━━━ RECORD EXTRACTS

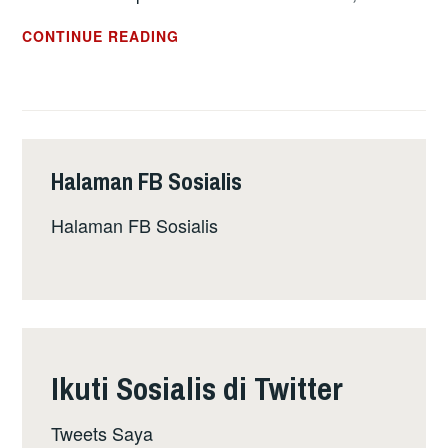
MASYARAKAT
CONTINUE READING
LADANG
AKAN
PROTES
DI
PARLIMEN
Halaman FB Sosialis
Halaman FB Sosialis
Ikuti Sosialis di Twitter
Tweets Saya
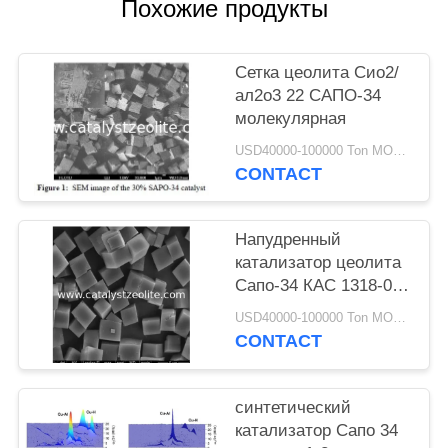
Похожие продукты
Сетка цеолита Сио2/
ал2о3 22 САПО-34
молекулярная
USD40000-100000 Ton MOQ:1 кг
CONTACT
Напудренный
катализатор цеолита
Сапо-34 КАС 1318-02-
1 для вытыхания
USD40000-100000 Ton MOQ:1 кг
автомобиля МТО
CONTACT
синтетический
катализатор Сапо 34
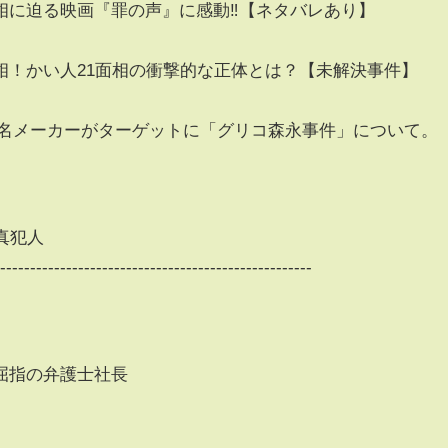
に迫る映画『罪の声』に感動‼︎【ネタバレあり】
相！かい人21面相の衝撃的な正体とは？【未解決事件】
有名メーカーがターゲットに「グリコ森永事件」について。
#真犯人
-----------------------------------------------------
屈指の弁護士社長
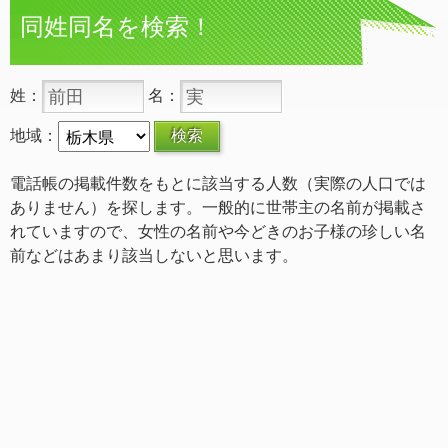
同姓同名を検索！
姓：
名：
地域：
電話帳の掲載件数をもとに該当する人数（実際の人口では
ありません）を探します。一般的に世帯主の名前が掲載さ
れていますので、女性の名前や今どきのお子様の珍しい名
前などはあまり該当しないと思います。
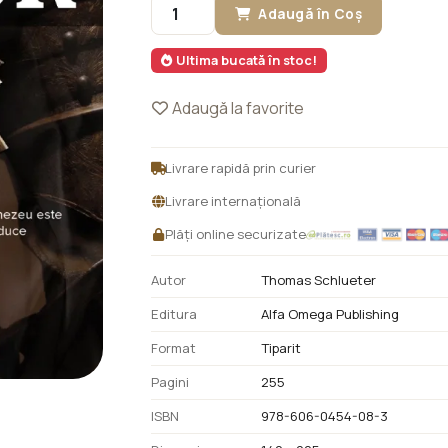
Adaugă în Coș
Ultima bucată în stoc!
Adaugă la favorite
Livrare rapidă prin curier
Livrare internațională
Plăți online securizate
Autor
Thomas Schlueter
Editura
Alfa Omega Publishing
Format
Tiparit
Pagini
255
ISBN
978-606-0454-08-3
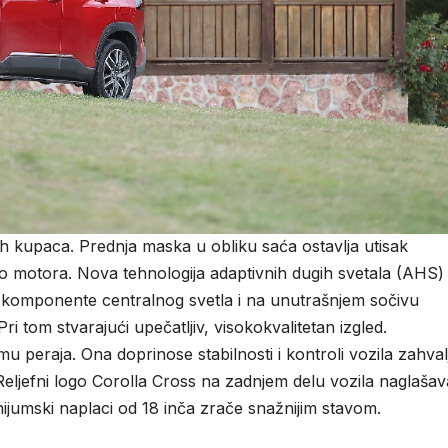
 kupaca. Prednja maska u obliku saća ostavlja utisak
 do motora. Nova tehnologija adaptivnih dugih svetala (AHS)
e komponente centralnog svetla i na unutrašnjem sočivu
 tom stvarajući upečatljiv, visokokvalitetan izgled.
u peraja. Ona doprinose stabilnosti i kontroli vozila zahval
eljefni logo Corolla Cross na zadnjem delu vozila naglašav
nijumski naplaci od 18 inča zrače snažnijim stavom.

━━━━━━

TASK PROMPT
Reproduce every record in full. Leave out the images.

YOUR SOLUTION
MASYARAKAT
CONTINUE READING
LADANG
AKAN
PROTES
DI
PARLIMEN
Halaman FB Sosialis
Halaman FB Sosialis
Ikuti Sosialis di Twitter
Tweets Saya
Похожие продукты
Сетка цеолита Сио2/
ал2о3 22 САПО-34
молекулярная
USD40000-100000 Ton MOQ:1 кг
CONTACT
Напудренный
катализатор цеолита
Сапо-34 КАС 1318-02-
1 для вытыхания
USD40000-100000 Ton MOQ:1 кг
автомобиля МТО
CONTACT
синтетический
катализатор Сапо 34
に迫る映画『罪の声』に感動‼︎【ネタバレあり】
相！かい人21面相の衝撃的な正体とは？【未解決事件】
有名メーカーがターゲットに「グリコ森永事件」について。
#真犯人
-----------------------------------------------------
屈指の弁護士社長
同姓同名を検索！
姓：
名：
地域：
電話帳の掲載件数をもとに該当する人数（実際の人口では
ありません）を探します。一般的に世帯主の名前が掲載さ
れていますので、女性の名前や今どきのお子様の珍しい名
前などはあまり該当しないと思います。
Adaugă în Coș
Ultima bucată în stoc!
Adaugă la favorite
Livrare rapidă prin curier
Livrare internațională
Plăți online securizate
Autor
Thomas Schlueter
Editura
Alfa Omega Publishing
Format
Tiparit
Pagini
255
ISBN
978-606-0454-08-3
 kupaca. Prednja maska u obliku saća ostavlja utisak
 do motora. Nova tehnologija adaptivnih dugih svetala (AHS)
e komponente centralnog svetla i na unutrašnjem sočivu
 tom stvarajući upečatljiv, visokokvalitetan izgled.
u peraja. Ona doprinose stabilnosti i kontroli vozila zahval
eljefni logo Corolla Cross na zadnjem delu vozila naglašav
nijumski naplaci od 18 inča zrače snažnijim stavom.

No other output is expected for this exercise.